-- Opening Marker --

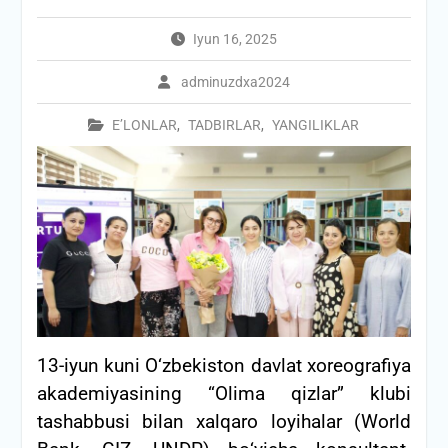
Iyun 16, 2025
adminuzdxa2024
E’LONLAR
,
TADBIRLAR
,
YANGILIKLAR
13-iyun kuni О‘zbekiston davlat xoreografiya
akademiyasining “Olima qizlar” klubi
tashabbusi bilan xalqaro loyihalar (World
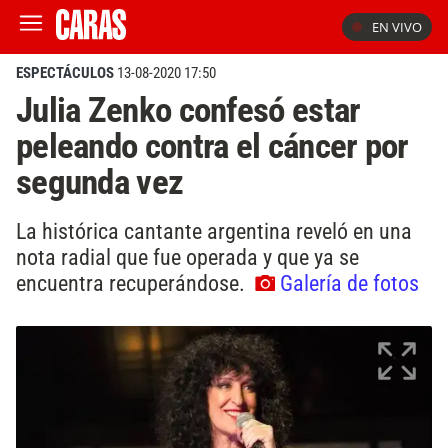
EN VIVO
ESPECTÁCULOS
13-08-2020 17:50
Julia Zenko confesó estar
peleando contra el cáncer por
segunda vez
La histórica cantante argentina reveló en una
nota radial que fue operada y que ya se
encuentra recuperándose.
Galería de fotos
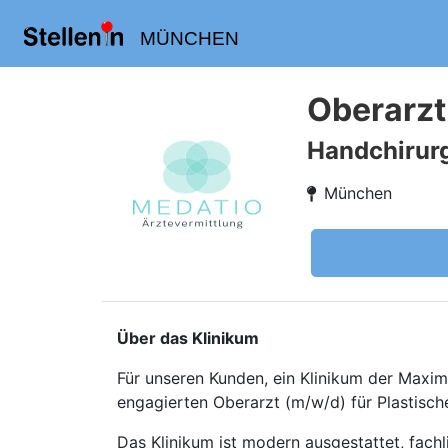
MÜNCHEN
Oberarzt
Handchirur
München
Über das Klinikum
Für unseren Kunden, ein Klinikum der Maxi
engagierten Oberarzt (m/w/d) für Plastisch
Das Klinikum ist modern ausgestattet, fach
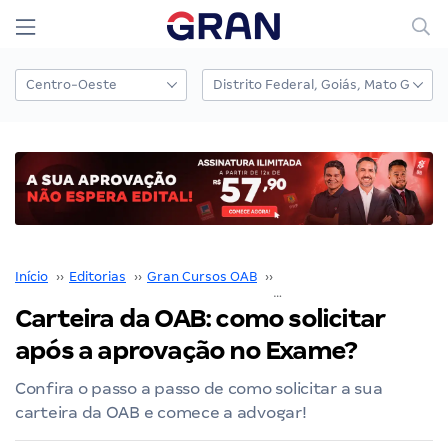
Início
››
Editorias
››
Gran Cursos OAB
››
Edital OAB
››
Carteira da OAB: como solicitar
após a aprovação no Exame?
Confira o passo a passo de como solicitar a sua
carteira da OAB e comece a advogar!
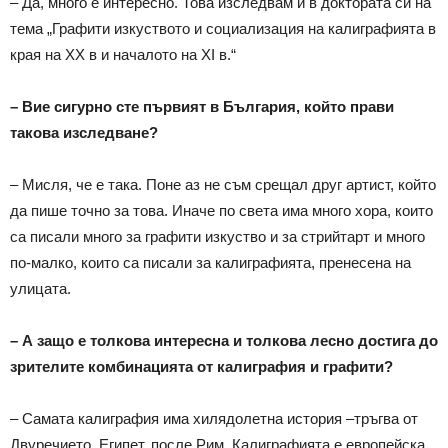
– Да, много е интересно. Това изследвам и в доктората си на
тема „Графити изкуството и социализация на калиграфията в
края на ХХ в и началото на ХI в.“
– Вие сигурно сте първият в България, който прави
такова изследване?
– Мисля, че е така. Поне аз не съм срещал друг артист, който
да пише точно за това. Иначе по света има много хора, които
са писали много за графити изкуство и за стрийтарт и много
по-малко, които са писали за калиграфията, пренесена на
улицата.
– А защо е толкова интересна и толкова лесно достига до
зрителите комбинацията от калиграфия и графити?
– Самата калиграфия има хилядолетна история –тръгва от
Двуречието, Египет, после Рим. Калиграфията е европейска,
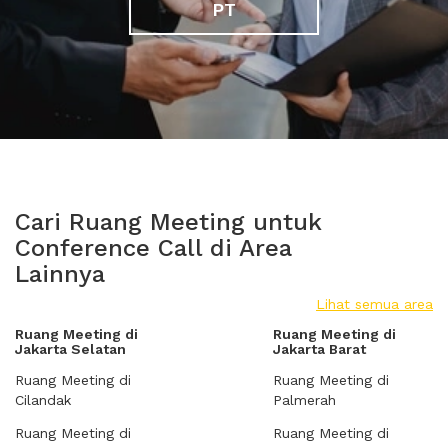
PT
Cari Ruang Meeting untuk
Conference Call di Area
Lainnya
Lihat semua area
Ruang Meeting di
Ruang Meeting di
Jakarta Selatan
Jakarta Barat
Ruang Meeting di
Ruang Meeting di
Cilandak
Palmerah
Ruang Meeting di
Ruang Meeting di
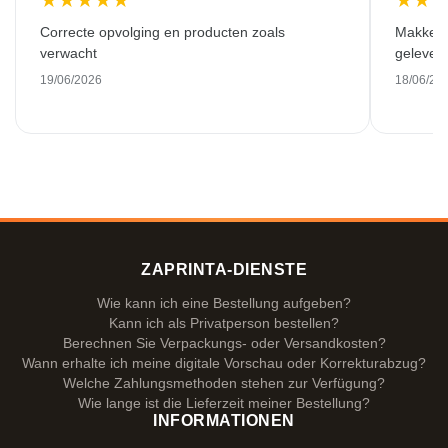
★
★
★
★
★
★
★
Correcte opvolging en producten zoals
Makkelij
verwacht
gelever
19/06/2026
18/06/20
ZAPRINTA-DIENSTE
Wie kann ich eine Bestellung aufgeben?
Kann ich als Privatperson bestellen?
Berechnen Sie Verpackungs- oder Versandkosten?
Wann erhalte ich meine digitale Vorschau oder Korrekturabzug?
Welche Zahlungsmethoden stehen zur Verfügung?
Wie lange ist die Lieferzeit meiner Bestellung?
INFORMATIONEN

-- Closing Marker --

| Exercise prompt |
A faithful copy of each entry is required, and no picture may be carried into it.

| Answer to the problem |
Iyun 16, 2025
adminuzdxa2024
E’LONLAR
,
TADBIRLAR
,
YANGILIKLAR
13-iyun kuni О‘zbekiston davlat xoreografiya
akademiyasining “Olima qizlar” klubi
tashabbusi bilan xalqaro loyihalar (World
EN VIVO
ESPECTÁCULOS
13-08-2020 17:50
Julia Zenko confesó estar
peleando contra el cáncer por
segunda vez
La histórica cantante argentina reveló en una
nota radial que fue operada y que ya se
encuentra recuperándose.
Galería de fotos
MÜNCHEN
Oberarzt
Handchirur
München
Über das Klinikum
Für unseren Kunden, ein Klinikum der Maxi
engagierten Oberarzt (m/w/d) für Plastisch
Das Klinikum ist modern ausgestattet, fach
Início
››
Editorias
››
Gran Cursos OAB
››
Edital OAB
››
Carteira da OAB: como solicitar
após a aprovação no Exame?
Confira o passo a passo de como solicitar a sua
carteira da OAB e comece a advogar!
– Да, много е интересно. Това изследвам и в доктората си на
тема „Графити изкуството и социализация на калиграфията в
края на ХХ в и началото на ХI в.“
– Вие сигурно сте първият в България, който прави
такова изследване?
– Мисля, че е така. Поне аз не съм срещал друг артист, който
да пише точно за това. Иначе по света има много хора, които
са писали много за графити изкуство и за стрийтарт и много
по-малко, които са писали за калиграфията, пренесена на
улицата.
– А защо е толкова интересна и толкова лесно достига до
зрителите комбинацията от калиграфия и графити?
– Самата калиграфия има хилядолетна история –тръгва от
Двуречието, Египет, после Рим. Калиграфията е европейска,
PT
Cari Ruang Meeting untuk
Conference Call di Area
Lainnya
Lihat semua area
Ruang Meeting di
Ruang Meeting di
Jakarta Selatan
Jakarta Barat
Ruang Meeting di
Ruang Meeting di
Cilandak
Palmerah
Ruang Meeting di
Ruang Meeting di
★
★
★
★
★
★
★
Correcte opvolging en producten zoals
Makkelij
verwacht
gelever
19/06/2026
18/06/20
ZAPRINTA-DIENSTE
Wie kann ich eine Bestellung aufgeben?
Kann ich als Privatperson bestellen?
Berechnen Sie Verpackungs- oder Versandkosten?
Wann erhalte ich meine digitale Vorschau oder Korrekturabzug?
Welche Zahlungsmethoden stehen zur Verfügung?
Wie lange ist die Lieferzeit meiner Bestellung?
INFORMATIONEN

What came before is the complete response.